Nelle tue canzoni Roma rimane un punto di riferimento ben saldo. Cosa ti affascina di più di questa città e cosa invece cambieresti?

Io sono cresciuto a Roma in un quartiere abbastanza popolare come Garbatella e quindi sono legato a questa città a questi odori, a queste primavere anticipate e a questi inverni brevi. Anche la luce di Roma è particolare, c’è questo azzurro deciso. Questo sfondo vuoi o non vuoi influenza la mia musica e le mie parole. Ci sono tante cose che dovrebbero cambiare. Negli anni Roma sta subendo un processo di decadimento abbastanza evidente a tutti. Bisogna ripartire dagli spazi pubblici, dalle strade, spazi culturali nuovi, più festival, più cinema. Ci sarebbero tante cose da cambiare. Forse proprio questo suo aspetto di imperfezione in qualche modo affascina


Sia in “Amundsen” che in “Fenici” è presente il concetto “di fare i numeri”. In questo momento storico fare i numeri giusti è diventato quasi essenziale. Cosa pensi di questa continua ricerca del successo?

“Amundsen” e “Fenici” sono un po’ l’alfa e l’omega di questo disco, essendo la prima e l’ultima traccia, dove in fondo ci sono delle riflessioni simili. In “Amundsen” dico basta alla filosofia dei numeri, dell’apparire, della fama, dell’ambizione. La soluzione a tutto questo è “Fai quello che ami per sempre e non sbaglierai mai”, è una frase che rivolgo a me stesso,in primis. Visto che l’infelicità l’ho provata proprio nella ricerca di questi numeri. In Fenici invece nell’ultima strofa dice: “Vogliamo solamente fare i numeri, ma non importa quanto siamo stupidi e se alla fine i numeri siamo proprio noi”, quindi il discorso qui si amplia a tutte le persone che ad un certo punto sono in qualche modo succubi di questo sistema e arrivano addirittura ad arrendersi a questo tipo di logica, diventando dei numeri. Alla fine della canzone dico “Non ci importa di questo, l’importante è che ci diate qualcosa che ci possa far ridere e piangere, ossia che ci faccia sentire vivi”.


Pensi che questa continua ricerca del successo dipenda anche dalla velocità con cui vanno le cose ultimamente?

Si, però bisogna tener conto che queste veloci salite, possono riscendere altrettanto velocemente. Si tende solo a vedere la parte positiva dell’ascesa, sono tempi molto duri per gli artisti. A maggior ragione continuo ad invitare a ricercare una propria formula personale che magari si possa scostare da queste logiche, a costo di avere poco successo, magari all’inizio. L’importante è essere se stessi.


Secondo te in questo periodo si da meno importanza al live?
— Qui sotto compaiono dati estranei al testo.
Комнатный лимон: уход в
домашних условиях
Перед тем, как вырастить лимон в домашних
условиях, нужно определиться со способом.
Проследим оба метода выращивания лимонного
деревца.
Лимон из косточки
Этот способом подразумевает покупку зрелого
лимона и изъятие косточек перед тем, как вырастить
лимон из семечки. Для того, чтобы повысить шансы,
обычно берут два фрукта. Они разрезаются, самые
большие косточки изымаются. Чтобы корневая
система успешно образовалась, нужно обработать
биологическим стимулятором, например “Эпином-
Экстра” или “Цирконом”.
Più che altro c’è una mancata preparazione al live. Io ho visto live di artisti conosciuti con grandissimi numeri, che visti dal vivo offrivano uno spettacolo approssimativo e dilettantesco. Questo è un punto su cui si dovrebbe riflettere. Quando si arriva a fare una cosa, bisogna prepararsi e lavorare. Quello che manca spesso è lo spirito di sacrificio. Tutti vogliono tutto subito, però senza prepararsi. Poi ci sono realtà come i Pinguini Tattici Nucleari, che stanno avendo un grandissimo successo, assolutamente meritato. Loro sono un gruppo che parte dal live, un gruppo che suona e credo che questo abbia fatto la differenza, oltre alla piacevolezza del canzoni. Sono una band formata da sei amici che da sempre suonano insieme, che hanno un loro sound e che suonano bene. Sembra una cosa di cui meravigliarsi, ma in realtà dovrebbe essere la normalità.


Per ora ci sono solamente due date per ascoltare “Amundsen” live. Ci saranno altre date?

Per adesso ci sono queste due date primaverili: il 1 aprile a Roma al Monk e il 27 aprile a Milano all’Arci Bellezza, ma ci sarà anche un tour estivo.